(Source texts of formatted documents)
● ● ● ● ● ● ●

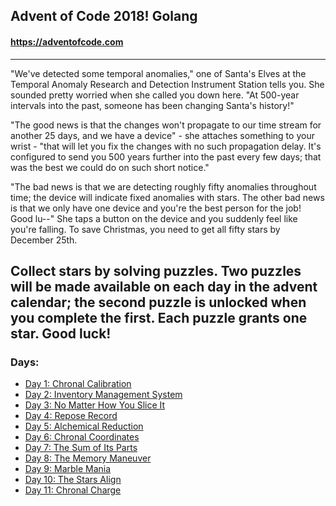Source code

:## Advent of Code 2018! Golang
#### https://adventofcode.com
---
"We've detected some temporal anomalies," one of Santa's Elves at the Temporal Anomaly Research and Detection Instrument Station tells you. She sounded pretty worried when she called you down here. "At 500-year intervals into the past, someone has been changing Santa's history!"

"The good news is that the changes won't propagate to our time stream for another 25 days, and we have a device" - she attaches something to your wrist - "that will let you fix the changes with no such propagation delay. It's configured to send you 500 years further into the past every few days; that was the best we could do on such short notice."

"The bad news is that we are detecting roughly fifty anomalies throughout time; the device will indicate fixed anomalies with stars. The other bad news is that we only have one device and you're the best person for the job! Good lu--" She taps a button on the device and you suddenly feel like you're falling. To save Christmas, you need to get all fifty stars by December 25th.

Collect stars by solving puzzles. Two puzzles will be made available on each day in the advent calendar; the second puzzle is unlocked when you complete the first. Each puzzle grants one star. Good luck!
---
### Days:
- [Day 1: Chronal Calibration](https://github.com/atssteve/advent_of_code_2018/tree/master/day_1) 
- [Day 2: Inventory Management System](https://github.com/atssteve/advent_of_code_2018/tree/master/day_2)
- [Day 3: No Matter How You Slice It](https://github.com/atssteve/advent_of_code_2018/tree/master/day_3)
- [Day 4: Repose Record](https://github.com/atssteve/advent_of_code_2018/tree/master/day_4)
- [Day 5: Alchemical Reduction](https://github.com/atssteve/advent_of_code_2018/tree/master/day_5)
- [Day 6: Chronal Coordinates](https://github.com/atssteve/advent_of_code_2018/tree/master/day_6)
- [Day 7: The Sum of Its Parts](https://github.com/atssteve/advent_of_code_2018/tree/master/day_7)
- [Day 8: The Memory Maneuver](https://github.com/atssteve/advent_of_code_2018/tree/master/day_8)
- [Day 9: Marble Mania](https://github.com/atssteve/advent_of_code_2018/tree/master/day_9)
- [Day 10: The Stars Align](https://github.com/atssteve/advent_of_code_2018/tree/master/day_10)
- [Day 11: Chronal Charge](https://github.com/atssteve/advent_of_code_2018/tree/master/day_11)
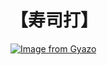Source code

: # 【寿司打】 #

[![Image from Gyazo](https://i.gyazo.com/00b63ed0944760c51ce35e97bf562c67.jpg)](https://gyazo.com/00b63ed0944760c51ce35e97bf562c67)
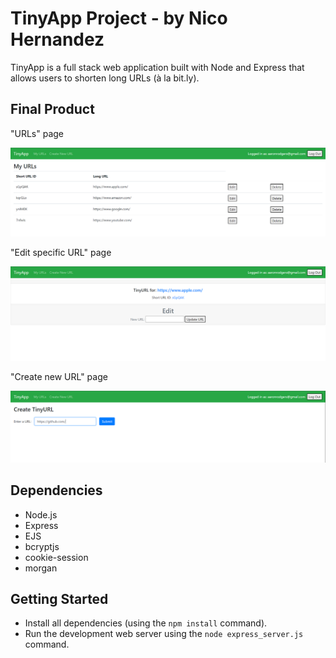 # TinyApp Project - by Nico Hernandez

TinyApp is a full stack web application built with Node and Express that allows users to shorten long URLs (à la bit.ly).

## Final Product

"URLs" page

!["screenshot description"](https://github.com/nicohsfu/tinyapp/blob/master/docs/views-urls-page.png?raw=true)


"Edit specific URL" page 

!["screenshot description"](https://github.com/nicohsfu/tinyapp/blob/master/docs/edit-url-page.png?raw=true)


"Create new URL" page

!["screenshot description"](https://github.com/nicohsfu/tinyapp/blob/master/docs/create-url-page.png?raw=true)


## Dependencies

- Node.js
- Express
- EJS
- bcryptjs
- cookie-session
- morgan

## Getting Started

- Install all dependencies (using the `npm install` command).
- Run the development web server using the `node express_server.js` command.
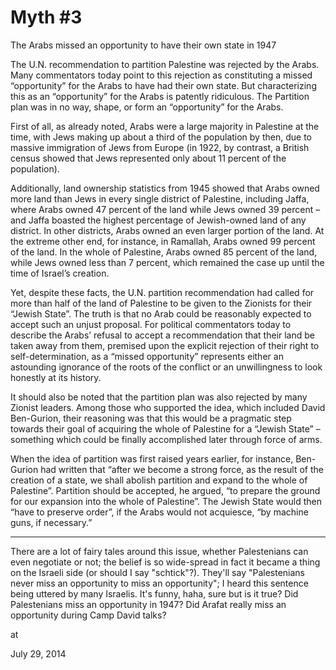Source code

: # Myth #3
The Arabs missed an opportunity to have their own state in 1947

The U.N. recommendation to partition Palestine was rejected by the Arabs. Many commentators today point to this rejection as constituting a missed “opportunity” for the Arabs to have had their own state. But characterizing this as an “opportunity” for the Arabs is patently ridiculous. The Partition plan was in no way, shape, or form an “opportunity” for the Arabs.

First of all, as already noted, Arabs were a large majority in Palestine at the time, with Jews making up about a third of the population by then, due to massive immigration of Jews from Europe (in 1922, by contrast, a British census showed that Jews represented only about 11 percent of the population).

Additionally, land ownership statistics from 1945 showed that Arabs owned more land than Jews in every single district of Palestine, including Jaffa, where Arabs owned 47 percent of the land while Jews owned 39 percent – and Jaffa boasted the highest percentage of Jewish-owned land of any district. In other districts, Arabs owned an even larger portion of the land. At the extreme other end, for instance, in Ramallah, Arabs owned 99 percent of the land. In the whole of Palestine, Arabs owned 85 percent of the land, while Jews owned less than 7 percent, which remained the case up until the time of Israel’s creation.

Yet, despite these facts, the U.N. partition recommendation had called for more than half of the land of Palestine to be given to the Zionists for their “Jewish State”. The truth is that no Arab could be reasonably expected to accept such an unjust proposal. For political commentators today to describe the Arabs’ refusal to accept a recommendation that their land be taken away from them, premised upon the explicit rejection of their right to self-determination, as a “missed opportunity” represents either an astounding ignorance of the roots of the conflict or an unwillingness to look honestly at its history.

It should also be noted that the partition plan was also rejected by many Zionist leaders. Among those who supported the idea, which included David Ben-Gurion, their reasoning was that this would be a pragmatic step towards their goal of acquiring the whole of Palestine for a “Jewish State” – something which could be finally accomplished later through force of arms.

When the idea of partition was first raised years earlier, for instance, Ben-Gurion had written that “after we become a strong force, as the result of the creation of a state, we shall abolish partition and expand to the whole of Palestine”. Partition should be accepted, he argued, “to prepare the ground for our expansion into the whole of Palestine”. The Jewish State would then “have to preserve order”, if the Arabs would not acquiesce, “by machine guns, if necessary.”

---

There are a lot of fairy tales around this issue, whether Palestenians can even negotiate or not; the belief  is so wide-spread in fact it became a thing on the Israeli side (or should I say "schtick"?). They'll say "Palestenians never miss an opportunity to miss an opportunity"; I heard this sentence being uttered by many Israelis. It's funny, haha, sure but is it true? Did Palestenians miss an opportunity in 1947? Did Arafat really miss an opportunity during Camp David talks?  








at

July 29, 2014















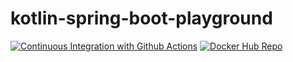 # kotlin-spring-boot-playground

[![Continuous Integration with Github Actions](https://github.com/leandrocgsi/kotlin-spring-boot-playground/actions/workflows/main.yml/badge.svg)](https://github.com/leandrocgsi/kotlin-spring-boot-playground/actions/workflows/main.yml)
[![Docker Hub Repo](https://img.shields.io/docker/pulls/leandrocgsi/rest-with-springboot-and-kotlin-erudio.svg)](https://hub.docker.com/repository/docker/leandrocgsi/rest-with-springboot-and-kotlin-erudio)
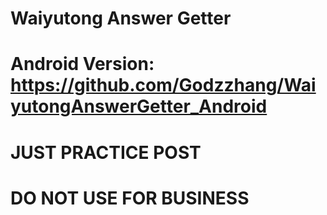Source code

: # Waiyutong Answer Getter 
# Android Version: https://github.com/Godzzhang/WaiyutongAnswerGetter_Android
# JUST PRACTICE POST
# DO NOT USE FOR BUSINESS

● ● ● ● ● ● ●

◆ Task objective
Express every line of all the records as a JSON list of strings, one string per line, leaving out blank lines and the pictures.

◆ Answer space
[
  "Source code",
  ":## Advent of Code 2018! Golang",
  "#### https://adventofcode.com",
  "---",
  "\"We've detected some temporal anomalies,\" one of Santa's Elves at the Temporal Anomaly Research and Detection Instrument Station tells you. She sounded pretty worried when she called you down here. \"At 500-year intervals into the past, someone has been changing Santa's history!\"",
  "\"The good news is that the changes won't propagate to our time stream for another 25 days, and we have a device\" - she attaches something to your wrist - \"that will let you fix the changes with no such propagation delay. It's configured to send you 500 years further into the past every few days; that was the best we could do on such short notice.\"",
  "\"The bad news is that we are detecting roughly fifty anomalies throughout time; the device will indicate fixed anomalies with stars. The other bad news is that we only have one device and you're the best person for the job! Good lu--\" She taps a button on the device and you suddenly feel like you're falling. To save Christmas, you need to get all fifty stars by December 25th.",
  "Collect stars by solving puzzles. Two puzzles will be made available on each day in the advent calendar; the second puzzle is unlocked when you complete the first. Each puzzle grants one star. Good luck!",
  "---",
  "### Days:",
  "- [Day 1: Chronal Calibration](https://github.com/atssteve/advent_of_code_2018/tree/master/day_1) ",
  "- [Day 2: Inventory Management System](https://github.com/atssteve/advent_of_code_2018/tree/master/day_2)",
  "- [Day 3: No Matter How You Slice It](https://github.com/atssteve/advent_of_code_2018/tree/master/day_3)",
  "- [Day 4: Repose Record](https://github.com/atssteve/advent_of_code_2018/tree/master/day_4)",
  "- [Day 5: Alchemical Reduction](https://github.com/atssteve/advent_of_code_2018/tree/master/day_5)",
  "- [Day 6: Chronal Coordinates](https://github.com/atssteve/advent_of_code_2018/tree/master/day_6)",
  "- [Day 7: The Sum of Its Parts](https://github.com/atssteve/advent_of_code_2018/tree/master/day_7)",
  "- [Day 8: The Memory Maneuver](https://github.com/atssteve/advent_of_code_2018/tree/master/day_8)",
  "- [Day 9: Marble Mania](https://github.com/atssteve/advent_of_code_2018/tree/master/day_9)",
  "- [Day 10: The Stars Align](https://github.com/atssteve/advent_of_code_2018/tree/master/day_10)",
  "- [Day 11: Chronal Charge](https://github.com/atssteve/advent_of_code_2018/tree/master/day_11)",
  "Source code",
  ": # 【寿司打】 #",
  "[![Image from Gyazo](https://i.gyazo.com/00b63ed0944760c51ce35e97bf562c67.jpg)](https://gyazo.com/00b63ed0944760c51ce35e97bf562c67)",
  " # TinyApp Project - by Nico Hernandez",
  "TinyApp is a full stack web application built with Node and Express that allows users to shorten long URLs (à la bit.ly).",
  "## Final Product",
  "\"URLs\" page",
  "![\"screenshot description\"](https://github.com/nicohsfu/tinyapp/blob/master/docs/views-urls-page.png?raw=true)",
  "\"Edit specific URL\" page ",
  "![\"screenshot description\"](https://github.com/nicohsfu/tinyapp/blob/master/docs/edit-url-page.png?raw=true)",
  "\"Create new URL\" page",
  "![\"screenshot description\"](https://github.com/nicohsfu/tinyapp/blob/master/docs/create-url-page.png?raw=true)",
  "## Dependencies",
  "- Node.js",
  "- Express",
  "- EJS",
  "- bcryptjs",
  "- cookie-session",
  "- morgan",
  "## Getting Started",
  "- Install all dependencies (using the `npm install` command).",
  "- Run the development web server using the `node express_server.js` command.",
  "Source code",
  ": # Myth #3",
  "The Arabs missed an opportunity to have their own state in 1947",
  "The U.N. recommendation to partition Palestine was rejected by the Arabs. Many commentators today point to this rejection as constituting a missed “opportunity” for the Arabs to have had their own state. But characterizing this as an “opportunity” for the Arabs is patently ridiculous. The Partition plan was in no way, shape, or form an “opportunity” for the Arabs.",
  "First of all, as already noted, Arabs were a large majority in Palestine at the time, with Jews making up about a third of the population by then, due to massive immigration of Jews from Europe (in 1922, by contrast, a British census showed that Jews represented only about 11 percent of the population).",
  "Additionally, land ownership statistics from 1945 showed that Arabs owned more land than Jews in every single district of Palestine, including Jaffa, where Arabs owned 47 percent of the land while Jews owned 39 percent – and Jaffa boasted the highest percentage of Jewish-owned land of any district. In other districts, Arabs owned an even larger portion of the land. At the extreme other end, for instance, in Ramallah, Arabs owned 99 percent of the land. In the whole of Palestine, Arabs owned 85 percent of the land, while Jews owned less than 7 percent, which remained the case up until the time of Israel’s creation.",
  "Yet, despite these facts, the U.N. partition recommendation had called for more than half of the land of Palestine to be given to the Zionists for their “Jewish State”. The truth is that no Arab could be reasonably expected to accept such an unjust proposal. For political commentators today to describe the Arabs’ refusal to accept a recommendation that their land be taken away from them, premised upon the explicit rejection of their right to self-determination, as a “missed opportunity” represents either an astounding ignorance of the roots of the conflict or an unwillingness to look honestly at its history.",
  "It should also be noted that the partition plan was also rejected by many Zionist leaders. Among those who supported the idea, which included David Ben-Gurion, their reasoning was that this would be a pragmatic step towards their goal of acquiring the whole of Palestine for a “Jewish State” – something which could be finally accomplished later through force of arms.",
  "When the idea of partition was first raised years earlier, for instance, Ben-Gurion had written that “after we become a strong force, as the result of the creation of a state, we shall abolish partition and expand to the whole of Palestine”. Partition should be accepted, he argued, “to prepare the ground for our expansion into the whole of Palestine”. The Jewish State would then “have to preserve order”, if the Arabs would not acquiesce, “by machine guns, if necessary.”",
  "---",
  "There are a lot of fairy tales around this issue, whether Palestenians can even negotiate or not; the belief  is so wide-spread in fact it became a thing on the Israeli side (or should I say \"schtick\"?). They'll say \"Palestenians never miss an opportunity to miss an opportunity\"; I heard this sentence being uttered by many Israelis. It's funny, haha, sure but is it true? Did Palestenians miss an opportunity in 1947? Did Arafat really miss an opportunity during Camp David talks?  ",
  "at",
  "July 29, 2014",
  " # kotlin-spring-boot-playground",
  "[![Continuous Integration with Github Actions](https://github.com/leandrocgsi/kotlin-spring-boot-playground/actions/workflows/main.yml/badge.svg)](https://github.com/leandrocgsi/kotlin-spring-boot-playground/actions/workflows/main.yml)",
  "[![Docker Hub Repo](https://img.shields.io/docker/pulls/leandrocgsi/rest-with-springboot-and-kotlin-erudio.svg)](https://hub.docker.com/repository/docker/leandrocgsi/rest-with-springboot-and-kotlin-erudio)",
  "Source code",
  ": # Waiyutong Answer Getter ",
  "# Android Version: https://github.com/Godzzhang/WaiyutongAnswerGetter_Android",
  "# JUST PRACTICE POST",
  "# DO NOT USE FOR BUSINESS"
]